Analytics & analyst performance

Next, you need insights into how well the instrumentation is working for us—or better yet, how well are you using it? It is appropriate here to tie our efforts to MITRE ATT&CK. Be thorough in your coverage, documentation, and standards of output. All the triage effort in the world is useless if something is missed, or worse—found but not communicated completely and accurately.

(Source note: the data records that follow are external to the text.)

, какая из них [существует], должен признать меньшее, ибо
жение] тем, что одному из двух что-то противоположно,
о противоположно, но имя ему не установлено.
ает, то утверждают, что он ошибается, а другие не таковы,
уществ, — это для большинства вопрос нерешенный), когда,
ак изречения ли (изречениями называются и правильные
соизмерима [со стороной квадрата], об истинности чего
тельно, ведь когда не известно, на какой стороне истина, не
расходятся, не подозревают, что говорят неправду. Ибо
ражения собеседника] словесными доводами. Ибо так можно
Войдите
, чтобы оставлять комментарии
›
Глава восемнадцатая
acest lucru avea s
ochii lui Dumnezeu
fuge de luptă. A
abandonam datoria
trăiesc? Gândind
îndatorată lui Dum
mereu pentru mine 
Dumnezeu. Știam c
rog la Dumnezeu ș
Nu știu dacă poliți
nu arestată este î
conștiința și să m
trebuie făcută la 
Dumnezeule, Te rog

Later, you can work in regular reviews of analysis results to determine the accuracy of analysis based on who analyzed what when, and across what classes of assets. Be careful about objectivity here too, and bake in checks and balances against gamesmanship. Eventually, you should be able to answer the questions, “How fruitful are each author’s detections?” and “How well are you supporting your customers?”

Incident handling

The next category of metrics includes analyst performance and incident handling measures and are typically time-based. To reiterate my earlier word of caution about time-based metrics: these analytics should have a quality control mechanism baked in to ensure the work is being done well and the metrics are not being gamed. Investments in automation can be proven out here as well by illustrating the efficiencies and consistencies gained.

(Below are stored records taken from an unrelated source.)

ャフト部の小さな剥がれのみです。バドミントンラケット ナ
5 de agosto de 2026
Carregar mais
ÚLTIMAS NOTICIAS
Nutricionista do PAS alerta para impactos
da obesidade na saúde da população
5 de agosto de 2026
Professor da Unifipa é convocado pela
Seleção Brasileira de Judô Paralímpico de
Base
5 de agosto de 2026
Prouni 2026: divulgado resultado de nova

Mean dwell time for the adversary is king. As defenders, we want to shrink this. The building blocks to that cornerstone metric are mean times to triage, escalate, identify, contain, eradicate, and recover. Build insights into your top sources of confirmed incidents. Compare this with sources that generate the most false positives (and thus, alert fatigue). These efforts should open up discussions around whether incorrect or ambiguous conclusions are being made, and whether those errors are correlated with bad data or processes.

Top risk areas & hygiene

Finally, pick the top risk items from your own incident avoidability metrics and public intel reporting to focus on each year, semester, or quarter. What can you tell system administrators about your scanning and patching effort results? What code signing enforcement risks and mitigations would you like to convey to developers? Socialize these results with internal stakeholders, but make it digestible and don’t overdo it. They already have a vested interest in the work you are doing in security. It is up to you to open their hearts and minds to it.

Conclusion

While metrics programs are growing in security organizations, it is important to ensure those metrics are built and used effectively. Because strategy is abstract, employees often mentally replace it with the hard metrics meant to assess whether the organization is succeeding. Security strategy should not be hijacked by numbers. Instead, security metrics should help screen, diagnose, and assess performance against security strategy.